__SELECTED PASSAGE__
+ + + + +

November 10, 2016
This week we interview Paul Duckworth, experienced business owner and MD of Charlbury Group. Paul was previously CEO of XIT2 before selling the business in 2006. Paul is the Director/shareholder of various other SMEs. From investing in the right people to building a saleable business, Paul Duckworth shares with us his top tips in running a successful business, whatever the industry!
Where did you start your career and what roles did you do?
I left school at 18. At the time there was a recession with high unemployment levels and it was hard to get work. I was offered a job at NatWest as an office junior and took that opportunity rather than going to university. From there I left and joined Bradford & Bingley Building Society and worked my way up, then on to the Bank of Ireland as a National Account Manager, and then on to Credit Suisse where I ended up running their product development side for one of its insurance brands. Whilst I was there I was approached by a company who liked what I was doing and the way I dealt with people. I got offered a job for less money and stability but it was a great opportunity! That company was called Xit2.
How did your initial jobs prepare you for your life as an entrepreneur?
It is very difficult to say how working at a Bank prepared me for life as an entrepreneur but you soon learn about people (especially when working as a cashier). That experience gave me a good understanding of how staff and customers think, interact and deal with difficult situations.
When you meet someone I think you know whether they’ll be a good entrepreneur or not. If the individual is enthusiastic and has lots of passion and drive, you just know they will do well!

+ + + + +

__DATASET CONTENT__
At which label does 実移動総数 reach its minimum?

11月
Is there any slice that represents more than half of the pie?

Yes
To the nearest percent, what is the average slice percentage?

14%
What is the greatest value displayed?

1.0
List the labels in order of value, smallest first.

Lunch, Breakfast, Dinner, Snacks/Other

+ + + + +

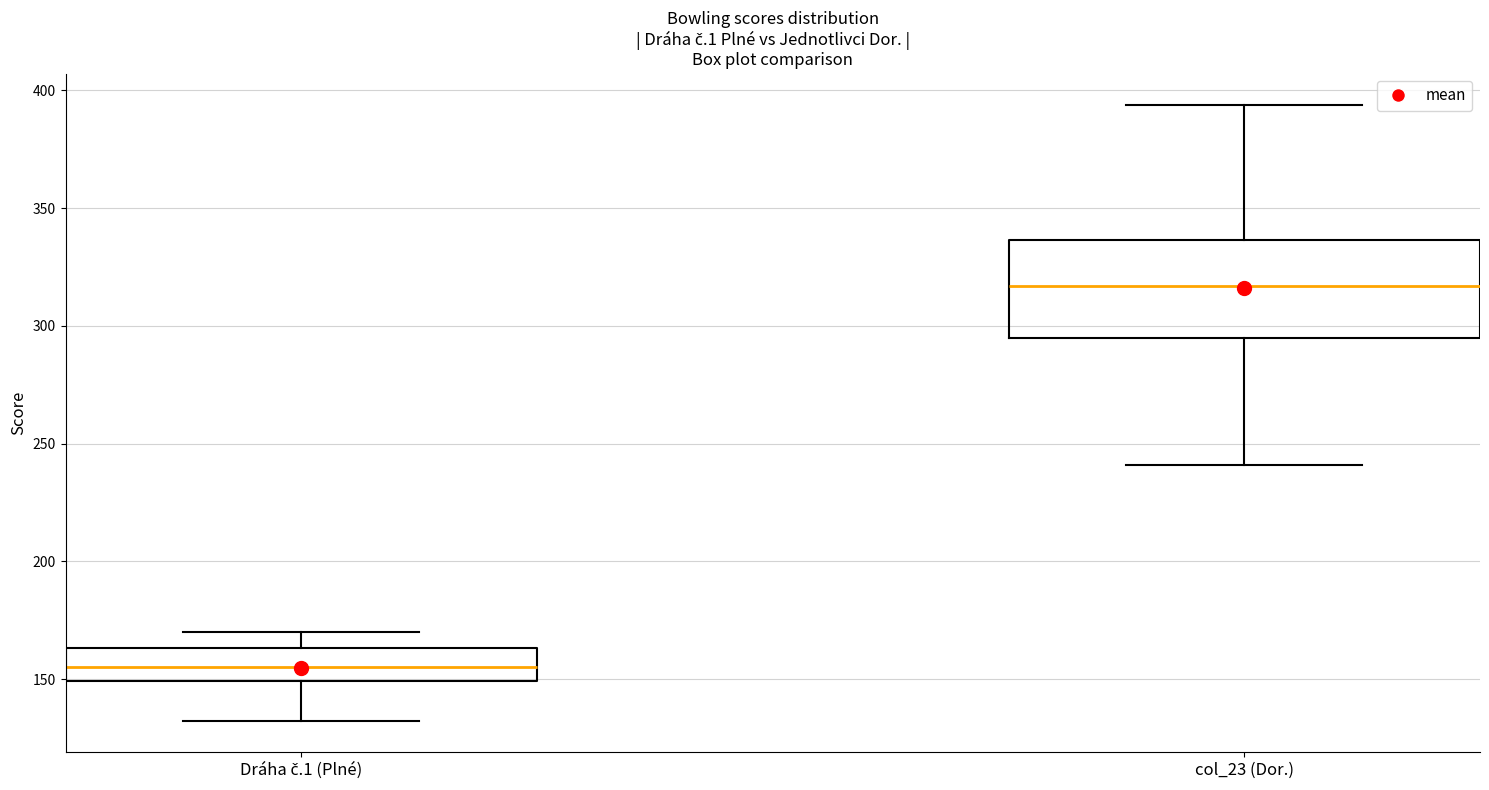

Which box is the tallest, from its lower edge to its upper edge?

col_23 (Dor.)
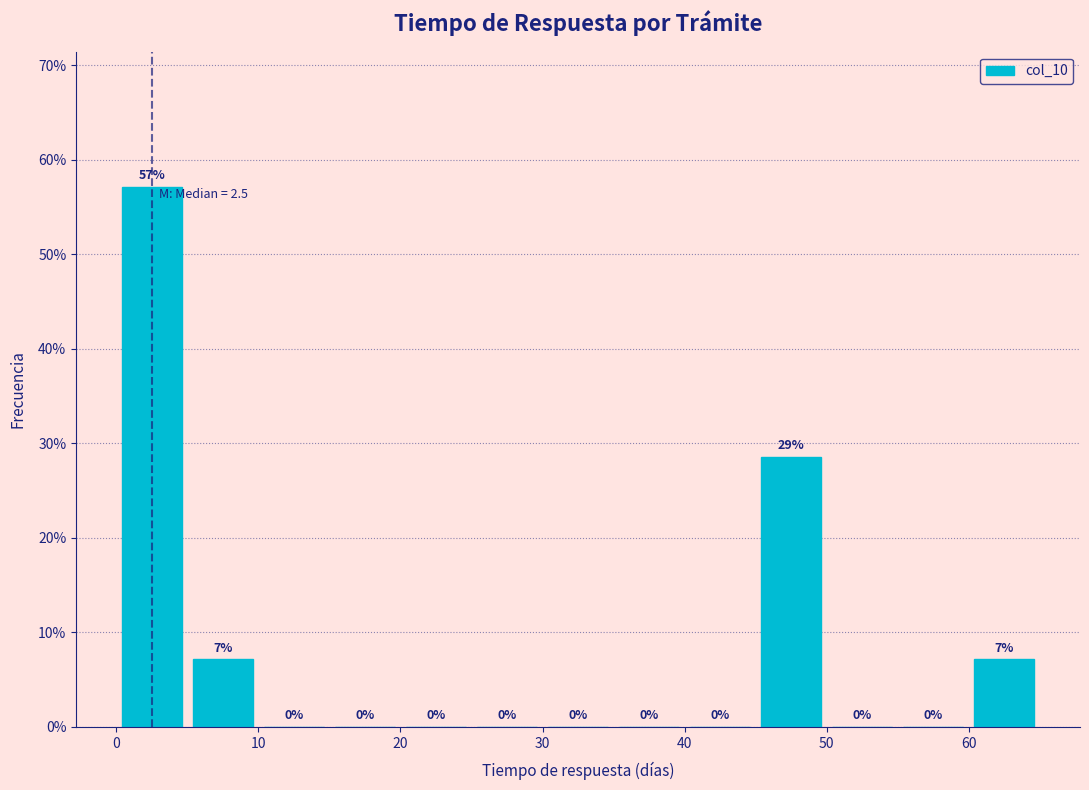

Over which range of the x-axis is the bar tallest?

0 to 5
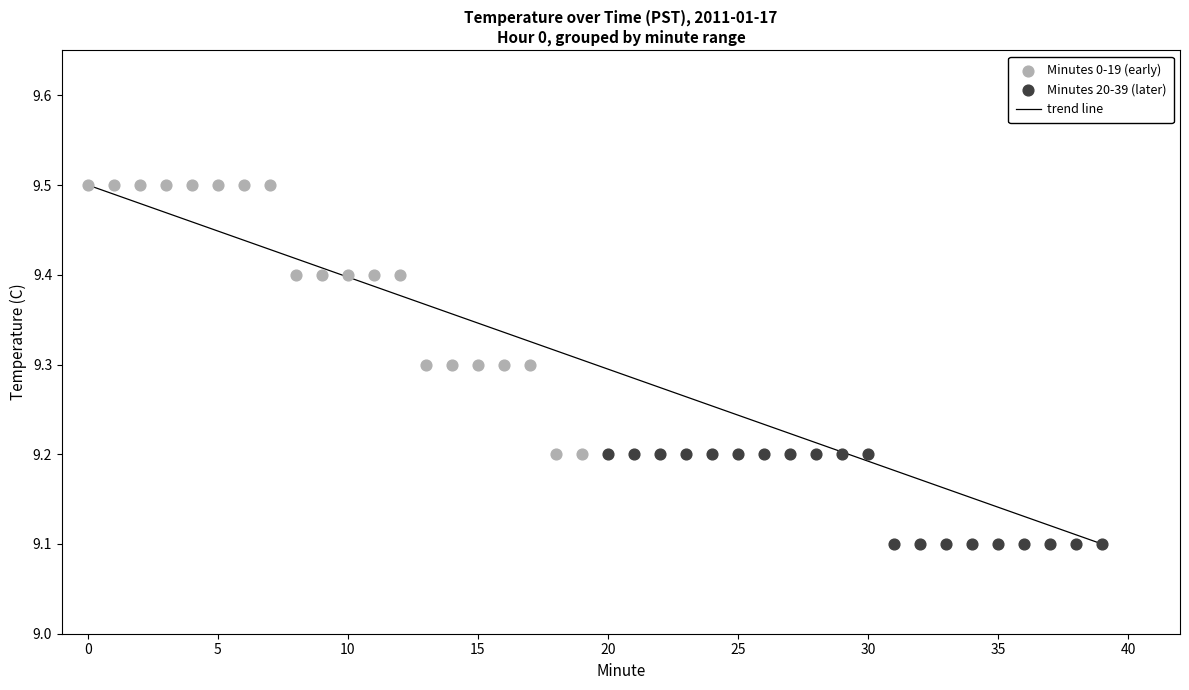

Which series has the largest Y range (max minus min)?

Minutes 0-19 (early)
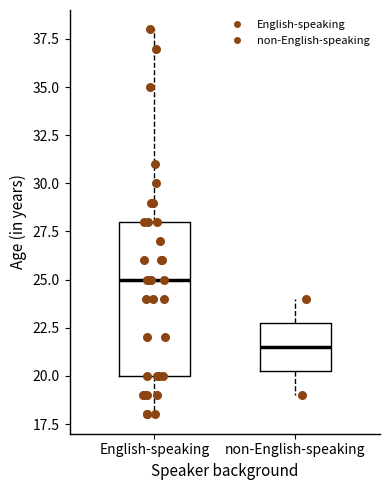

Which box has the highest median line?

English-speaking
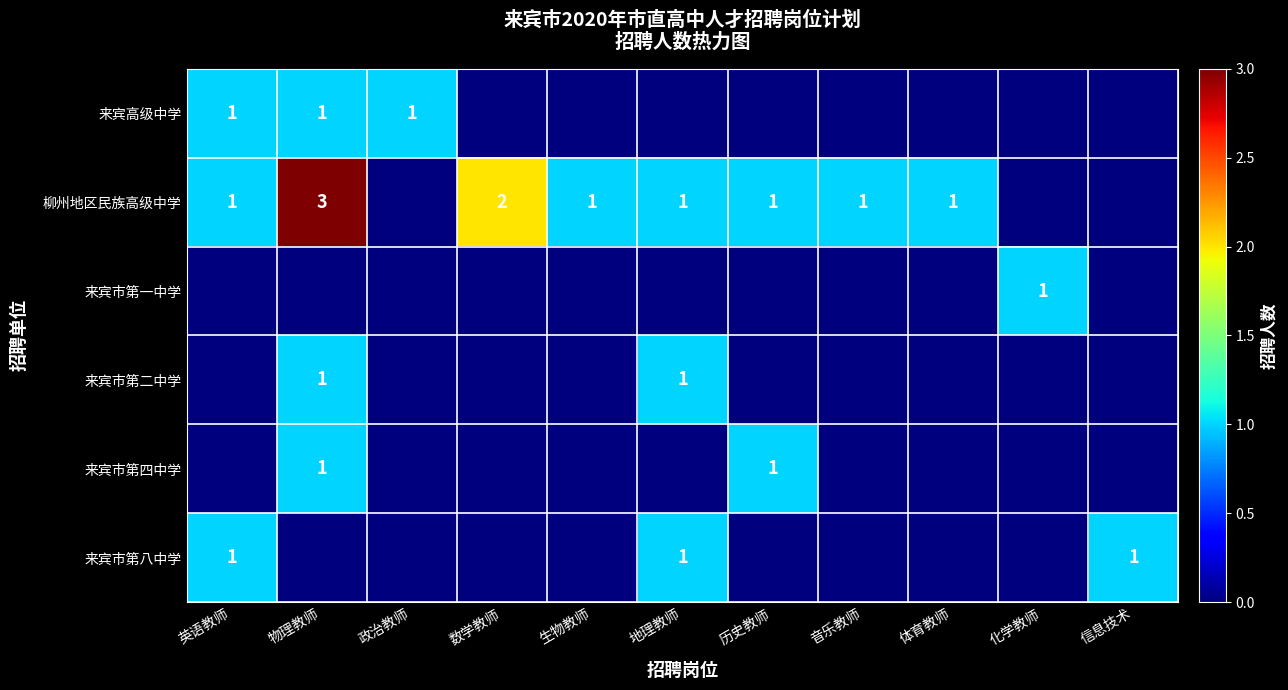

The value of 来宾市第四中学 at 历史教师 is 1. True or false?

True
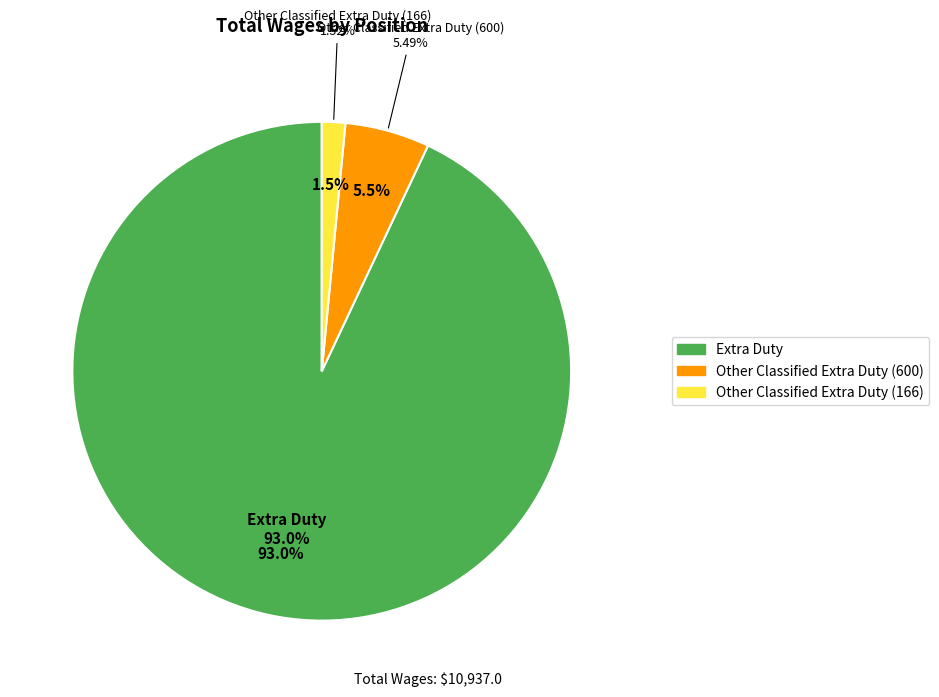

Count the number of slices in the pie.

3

+ + + + +

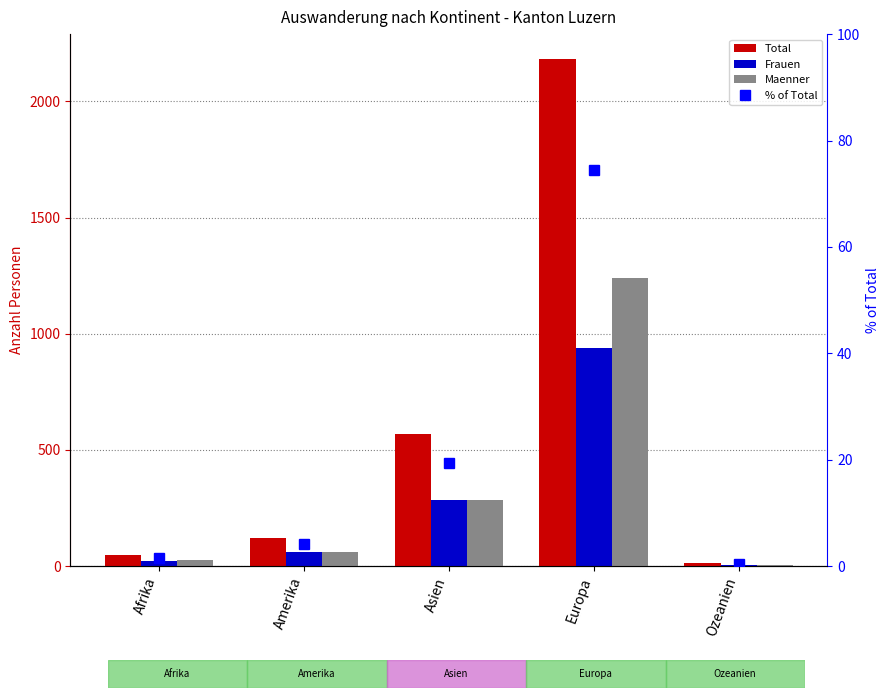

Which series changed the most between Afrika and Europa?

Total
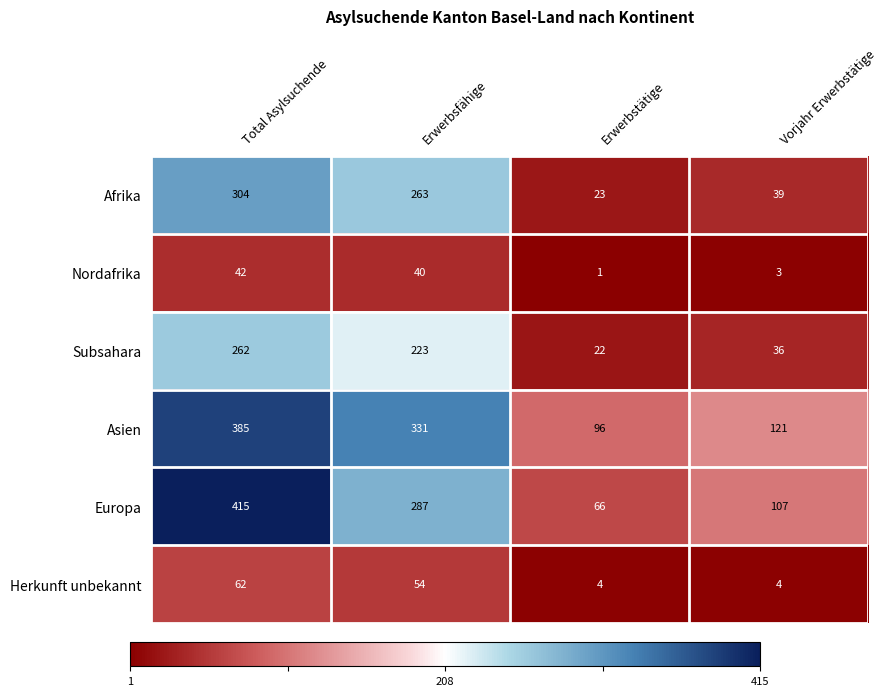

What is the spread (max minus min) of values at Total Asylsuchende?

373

+ + + + +

__TASKS FOR THIS EXERCISE__
a – Copy the portion of the interview between "I left school" and "as an entrepreneur?", inclusive, reproducing every word exactly.
b – Find every line in the rows that contains the string "Total", matching case, and copy each of those lines.

__RESPONSES__
a –
I left school at 18. At the time there was a recession with high unemployment levels and it was hard to get work. I was offered a job at NatWest as an office junior and took that opportunity rather than going to university. From there I left and joined Bradford & Bingley Building Society and worked my way up, then on to the Bank of Ireland as a National Account Manager, and then on to Credit Suisse where I ended up running their product development side for one of its insurance brands. Whilst I was there I was approached by a company who liked what I was doing and the way I dealt with people. I got offered a job for less money and stability but it was a great opportunity! That company was called Xit2.
How did your initial jobs prepare you for your life as an entrepreneur?

b –
Total
What is the spread (max minus min) of values at Total Asylsuchende?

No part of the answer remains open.